In 1972 he purchased his parents’ 40-acre tree farm, which at the time consisted of 20 acres of hardwood forest, 15 acres of plantation pine, and 5 acres of Christmas trees. His parents purchased the property in 1955 and planted the red pine plantation and Christmas trees. He has been very active in managing the land and currently spends at least one day a week working on the property.

Each of three distinct forest stands on the property have unique management practices. Jerry ran a small Christmas tree operation for 35 years, selling about 300 trees each season. Although he stopped planting new trees about 10 years ago his daughter’s family has since decided to resume the operation so Jerry has been training them in planting and pruning.

Thirty years ago Jerry consulted with a DEC forester on a timber harvest of the 20 acre woodlot and more recently, he harvested large ash trees to supply hardwood floors for his new home. He started killing weeviled pine and diseased beech from the woodlot five years ago and was able to harvest the remainder of the marketable trees in a competitive bid sale two years ago. The additional light resulting from intensive timber stand improvement has encouraged good natural advanced regeneration, which is thriving under protection from brush piles and scattered small deer exclosure fences.

The pine plantation blew down in an ice storm in 2003 and, after harvesting the trees for pulp, Jerry decided to let the 15 acres revert to early succession forest. In order to maintain a good representation of valuable hardwood species he planted seedlings of sugar maple, red oak, white ash and black cherry. Some readers may remember an article in the New York Forest Owner in March/April of 2010 about this regeneration project. He planted 800 seedlings within a three-acre deer exclosure fence and another 600 seedlings outside of the exclosure but protected by plastic tree shelters. The stand is now a thriving young forest although he has concluded that the deer exclosure fence is more effectively used to protect advanced natural regeneration than planted seedlings.

A member of a hunting club, Jerry helps to manage the 1650 acre club-owned forest in Delaware County. The property has been enrolled in the 480A program for 33 years and Jerry works with the consulting forester on harvest and timber stand improvement activities.

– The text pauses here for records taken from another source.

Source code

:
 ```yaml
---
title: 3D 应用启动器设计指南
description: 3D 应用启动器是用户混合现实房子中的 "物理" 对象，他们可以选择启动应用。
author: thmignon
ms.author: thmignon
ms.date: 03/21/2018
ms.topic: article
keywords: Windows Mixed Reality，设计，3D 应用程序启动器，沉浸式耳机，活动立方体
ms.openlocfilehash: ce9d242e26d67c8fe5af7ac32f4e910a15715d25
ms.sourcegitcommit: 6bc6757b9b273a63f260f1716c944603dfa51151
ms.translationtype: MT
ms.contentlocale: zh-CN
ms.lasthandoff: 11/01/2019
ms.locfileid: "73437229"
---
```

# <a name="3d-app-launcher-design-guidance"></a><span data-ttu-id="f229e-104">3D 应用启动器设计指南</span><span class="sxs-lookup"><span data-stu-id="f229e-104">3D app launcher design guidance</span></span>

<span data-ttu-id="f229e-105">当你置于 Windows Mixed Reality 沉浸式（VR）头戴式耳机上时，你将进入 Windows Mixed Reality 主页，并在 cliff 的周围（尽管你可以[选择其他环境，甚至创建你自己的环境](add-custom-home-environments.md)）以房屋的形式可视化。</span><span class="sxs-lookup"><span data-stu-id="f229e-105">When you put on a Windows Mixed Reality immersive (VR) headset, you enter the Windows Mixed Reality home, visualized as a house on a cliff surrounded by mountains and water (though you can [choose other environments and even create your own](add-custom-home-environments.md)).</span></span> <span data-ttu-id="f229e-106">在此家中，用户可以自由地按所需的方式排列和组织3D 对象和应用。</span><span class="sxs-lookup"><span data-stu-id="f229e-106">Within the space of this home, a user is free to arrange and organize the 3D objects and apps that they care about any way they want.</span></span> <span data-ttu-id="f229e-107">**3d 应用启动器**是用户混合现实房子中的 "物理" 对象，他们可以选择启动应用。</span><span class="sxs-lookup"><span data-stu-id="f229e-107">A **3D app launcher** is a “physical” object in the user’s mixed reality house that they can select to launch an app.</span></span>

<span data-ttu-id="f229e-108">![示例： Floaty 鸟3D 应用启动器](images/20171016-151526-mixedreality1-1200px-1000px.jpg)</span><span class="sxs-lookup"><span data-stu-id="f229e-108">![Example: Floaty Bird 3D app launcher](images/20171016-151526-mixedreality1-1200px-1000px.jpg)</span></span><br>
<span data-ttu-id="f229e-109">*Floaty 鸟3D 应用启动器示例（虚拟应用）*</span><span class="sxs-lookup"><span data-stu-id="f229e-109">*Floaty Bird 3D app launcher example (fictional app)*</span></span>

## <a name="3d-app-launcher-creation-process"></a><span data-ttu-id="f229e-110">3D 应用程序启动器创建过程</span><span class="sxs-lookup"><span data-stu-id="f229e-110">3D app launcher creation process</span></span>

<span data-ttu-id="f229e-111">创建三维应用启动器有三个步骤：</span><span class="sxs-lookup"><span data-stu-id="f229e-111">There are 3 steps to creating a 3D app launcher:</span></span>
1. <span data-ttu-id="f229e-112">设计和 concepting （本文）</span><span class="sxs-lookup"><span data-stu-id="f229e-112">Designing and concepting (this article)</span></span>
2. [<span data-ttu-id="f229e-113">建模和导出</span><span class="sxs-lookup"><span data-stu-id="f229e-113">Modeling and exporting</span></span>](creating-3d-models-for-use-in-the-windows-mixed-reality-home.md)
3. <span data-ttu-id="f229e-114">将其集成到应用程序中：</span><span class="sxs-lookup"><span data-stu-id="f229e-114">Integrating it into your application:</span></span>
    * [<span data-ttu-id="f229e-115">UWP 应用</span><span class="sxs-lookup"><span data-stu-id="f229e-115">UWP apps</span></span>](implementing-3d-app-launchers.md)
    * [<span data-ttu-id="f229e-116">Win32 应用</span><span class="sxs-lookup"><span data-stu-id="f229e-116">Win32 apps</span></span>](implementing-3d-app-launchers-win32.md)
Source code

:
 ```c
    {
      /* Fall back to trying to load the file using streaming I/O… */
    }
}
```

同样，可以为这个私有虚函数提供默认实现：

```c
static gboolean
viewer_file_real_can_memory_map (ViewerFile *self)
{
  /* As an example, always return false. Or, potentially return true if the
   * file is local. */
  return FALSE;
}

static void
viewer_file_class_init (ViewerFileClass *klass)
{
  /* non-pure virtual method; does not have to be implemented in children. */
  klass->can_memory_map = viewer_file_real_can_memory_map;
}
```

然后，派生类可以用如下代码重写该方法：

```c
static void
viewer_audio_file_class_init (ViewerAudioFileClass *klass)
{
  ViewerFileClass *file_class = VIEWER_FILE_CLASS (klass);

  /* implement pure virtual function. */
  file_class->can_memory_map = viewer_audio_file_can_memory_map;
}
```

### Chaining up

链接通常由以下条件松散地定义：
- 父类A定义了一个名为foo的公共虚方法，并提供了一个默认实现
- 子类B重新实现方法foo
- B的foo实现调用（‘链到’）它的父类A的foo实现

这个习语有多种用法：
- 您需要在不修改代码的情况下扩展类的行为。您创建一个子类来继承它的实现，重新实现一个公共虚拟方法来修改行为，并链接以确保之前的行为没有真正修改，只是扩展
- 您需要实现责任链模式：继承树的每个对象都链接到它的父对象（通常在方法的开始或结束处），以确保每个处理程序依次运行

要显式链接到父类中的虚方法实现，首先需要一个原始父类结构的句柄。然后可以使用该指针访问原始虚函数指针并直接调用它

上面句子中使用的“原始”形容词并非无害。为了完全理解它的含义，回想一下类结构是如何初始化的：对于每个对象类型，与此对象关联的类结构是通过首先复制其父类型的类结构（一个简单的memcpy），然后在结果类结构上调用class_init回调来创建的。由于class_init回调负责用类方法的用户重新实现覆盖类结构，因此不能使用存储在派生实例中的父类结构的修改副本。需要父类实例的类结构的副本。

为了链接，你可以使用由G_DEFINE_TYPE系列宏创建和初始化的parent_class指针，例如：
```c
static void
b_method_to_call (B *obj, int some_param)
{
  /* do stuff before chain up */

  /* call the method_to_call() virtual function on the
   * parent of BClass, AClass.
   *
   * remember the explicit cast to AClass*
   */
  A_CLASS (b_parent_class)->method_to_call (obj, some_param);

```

Jerry considers his property to be a working laboratory and often tries different silvicultural and regeneration practices. He encourages his neighbors to hunt on the property and keep the deer population at a sustainable level. The family uses the trails for cross-country skiing and hiking. Jerry’s parents built a seasonal cottage now owned by his daughter that has been a retreat for family reunions for more than 50 years. The forest has been his main recreational activity since his retirement 20 years ago. He recommends that all forest owners first identify their objectives and then write a management plan that can be worked on in small increments because experiencing success on a few acres can be a motivating force.